MATA INDONESIA, ABU DHABI – Uni Emirat Arab (UEA) siap memfasilitasi upaya perdamaian antara Israel dan Palestina, kata penguasa de facto negara Teluk itu dalam sambutan yang disiarkan oleh media pemerintah pada Minggu (23/5).
Putra Mahkota UEA, Sheikh Mohammed bin Zayed al-Nahyan membuat komentar tersebut dalam panggilan telepon dengan Presiden Mesir Abdel Fattah al-Sisi, yang negaranya, dan dengan dukungan AS, menjadi mediator dalam gencatan senjata antara Israel dan Hamas, Palestina.
Sebagaimana diketahui, pada Jumat (21/5), setelah pertempuran selama 11 hari dan menelan 232 jiwa warga Palestina dan 12 warga Israel, Hamas dan Israel akhirnya sepakat melakukan gencatan senjata dengan Mesir sebagai mediator.
“UEA siap bekerja dengan semua pihak untuk mempertahankan gencatan senjata dan mencari jalan baru untuk mengurangi eskalasi dan mencapai perdamaian”, kantor berita negara WAM mengutip ucapan Sheikh Mohammed, melansir Reuters, Senin, 24 Mei 2021.
Akan tetapi, sang Putra Mahkota menekankan perlunya upaya tambahan, terutama oleh para pemimpin Israel dan Palestina. Di tengah kekhawatiran global yang meningkat, Presiden Biden telah mendesak Perdana Menteri Israel Benjamin Netanyahu untuk mengupayakan de-eskalasi, sementara Mesir, Qatar, dan PBB berusaha menengahi.
Tahun lalu, Uni Emirat Arab menandatangani kesepakatan normalisasi dengan pihak Israel, yang kemudian langkah tersebut diikuti oleh Bahrain, Sudan, dan Maroko. Keputusan ini dikecam oleh Palestina, karena meninggalkan posisi bersatu di mana negara-negara Arab akan berdamai hanya di bawah solusi dua negara, negosiasi yang telah menemui jalan buntu selama bertahun-tahun.
Duta Besar UEA untuk Washington Yousef al-Otaiba pada bulan lalu mengatakan bahwa pembentukan saluran formal di bawah perjanjian tersebut akan memungkinkan negara Teluk untuk memainkan peran diplomatik yang sama dalam konflik Israel-Palestina ke Mesir dan Yordania, yang memiliki kesepakatan damai dengan Israel.

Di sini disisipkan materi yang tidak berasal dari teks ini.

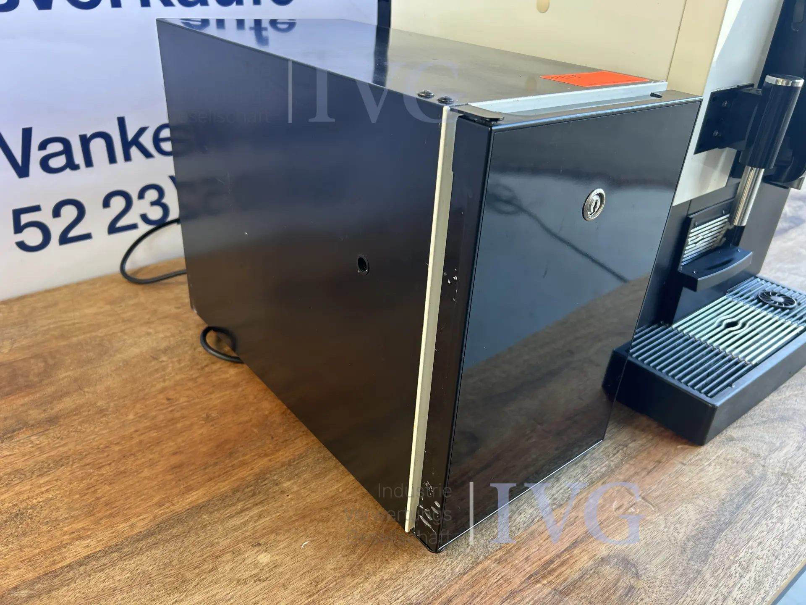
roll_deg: -3.6
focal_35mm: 26
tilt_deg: -27.6
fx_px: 605
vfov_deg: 53.1
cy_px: 302
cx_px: 403
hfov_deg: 67.3
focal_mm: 5.7
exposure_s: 1/121
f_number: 1.5
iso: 80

Sementara Sekretaris Jenderal PBB, Antonio Guterres mengatakan bahwa para pemimpin Israel dan Palestina memiliki tanggung jawab di luar pemulihan ketenangan untuk mengatasi akar penyebab konflik.
“Gaza adalah bagian integral dari negara Palestina di masa depan dan tidak ada upaya yang harus dilakukan untuk mewujudkan rekonsiliasi nasional yang nyata yang mengakhiri perpecahan,” kata Guterres.